La triste realidad de un país


No vamos a ganar esta guerra. No es una opinión cualquiera, es la del brigadier Carleton-Smith, comandante en jefe de las tropas británicas. Esta imposibilidad de victoria en Afganistán se asume ya en todos los centros de poder, pero solo en susurros. Así, Le Canard Enchainé acaba de publicar una nota secreta del embajador británico en Kabul, Sherar Cowper-Coles, recomendando pactar con los talibanes para que compartan el poder y restablezcan el orden. El Gobierno de Hamid Karzai es, a su juicio, «cada vez más impopular, ineficaz y corrupto».

Ciertamente, siete años después, la realidad del Gobierno prooccidental de Karzai dista mucho de ser la de un régimen laico o modernizador. El burka, que no fue una imposición de los talibanes sino un triste elemento de la cultura tradicional afgana, vuelve a ser tan habitual como antes. Los avances reales, en educación para las niñas o salud pública, son tan limitados y sufren tantas resistencias dentro del propio Gobierno que no compensan el sufrimiento de la guerra. El que se presenten además como iniciativas de las fuerzas de ocupación es lo que los hace aún más inaceptables para la sociedad afgana.

Así, cuando los medios informaron estos días del ataque con ácido contra unas estudiantes, se pasó de puntillas sobre el hecho de que el crimen ocurrió en una zona controlada por el Gobierno de Karzai y que los asaltantes no fueron detenidos. Al mismo tiempo, ese Gobierno imponía a un estudiante 20 años de cárcel por bajar de Internet un artículo antiislámico. Entiéndase: existe una considerable diferencia entre la forma brutal en la que gobernaron los talibanes y la incompetencia de este Gobierno, pero la sociedad afgana es la que es y el experimento Karzai, que despertó tantas esperanzas, ha fracasado estrepitosamente.

La triste realidad es que la ocupación extranjera se ha prolongado durante siete años sin ofrecer a los afganos una alternativa de vida mejor que la que tenían. Los que la prensa describe como talibanes muchas veces lo son, pero otras son afganos corrientes irritados por la presencia de tropas extranjeras o tribus que han padecido la violencia de esas tropas.

Las imágenes que se nos muestran de soldados a pie y vehículos blindados ocultan el hecho de que la OTAN está librando allí sobre todo una guerra de bombardeos en la que, tan solo en los últimos tres años, ha lanzado más toneladas de explosivos que Estados Unidos durante las guerras de Laos y Camboya. Se trata de minimizar las bajas propias, pero el resultado es devastador: el 72% de las víctimas identificables de estos bombardeos durante los últimos ocho meses son mujeres y niños.

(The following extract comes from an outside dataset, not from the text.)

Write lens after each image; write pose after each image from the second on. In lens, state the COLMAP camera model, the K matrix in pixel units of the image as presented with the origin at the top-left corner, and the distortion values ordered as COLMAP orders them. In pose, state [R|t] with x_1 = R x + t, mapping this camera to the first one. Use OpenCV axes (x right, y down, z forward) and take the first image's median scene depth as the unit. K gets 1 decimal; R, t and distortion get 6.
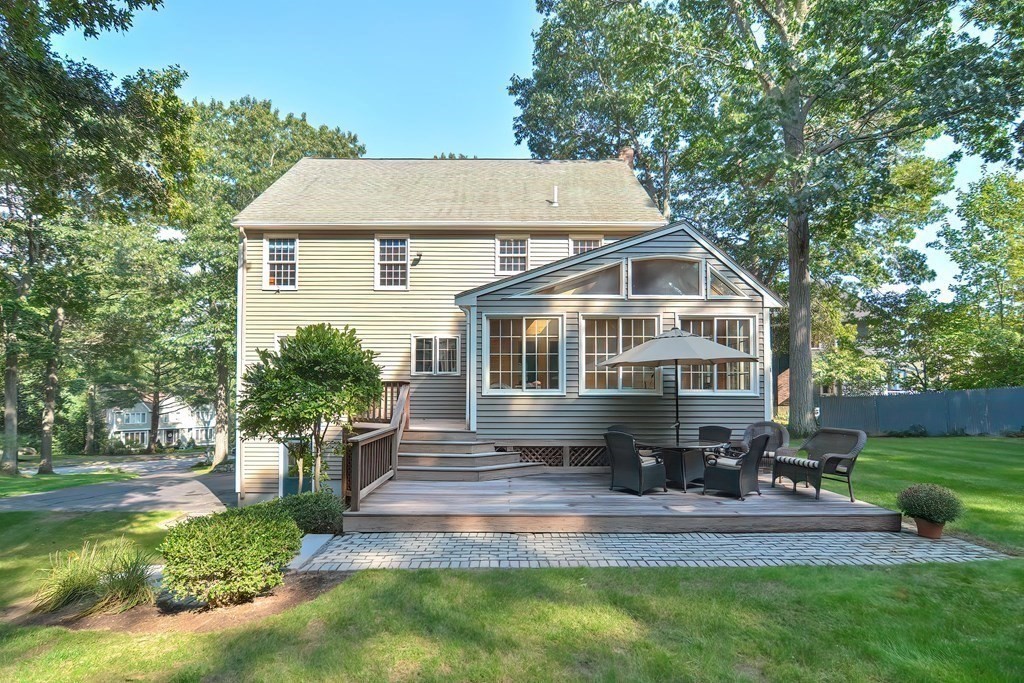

Negociar con los talibanes

Ante esta situación ya está en marcha lo que nadie quiere reconocer en público: se está negociando con los talibanes. Recientemente, representantes occidentales se encontraron con emisarios del mulá Omar y con Gulbudin Hekmatyar en Arabia Saudí.

Las próximas elecciones afganas podrían ser la oportunidad para permitir la participación de algún sector talibán, camino de un Gobierno de reconciliación nacional. ¿Qué hay el peligro de que Afganistán vuelva a convertirse en la base de Osama Bin Laden? Este argumento, repetido mecánicamente para justificar la continuación de la guerra, es para consumo mediático. Los analistas de seguridad admiten que la base del terrorismo yihadista siempre ha sido y seguirá siendo Pakistán, nuestro aliado.

En cuanto al sueño de un Afganistán moderno en el que se respeten los derechos humanos, sobre todo los de las mujeres, habrá que buscarlo de otra forma; esta no ha funcionado.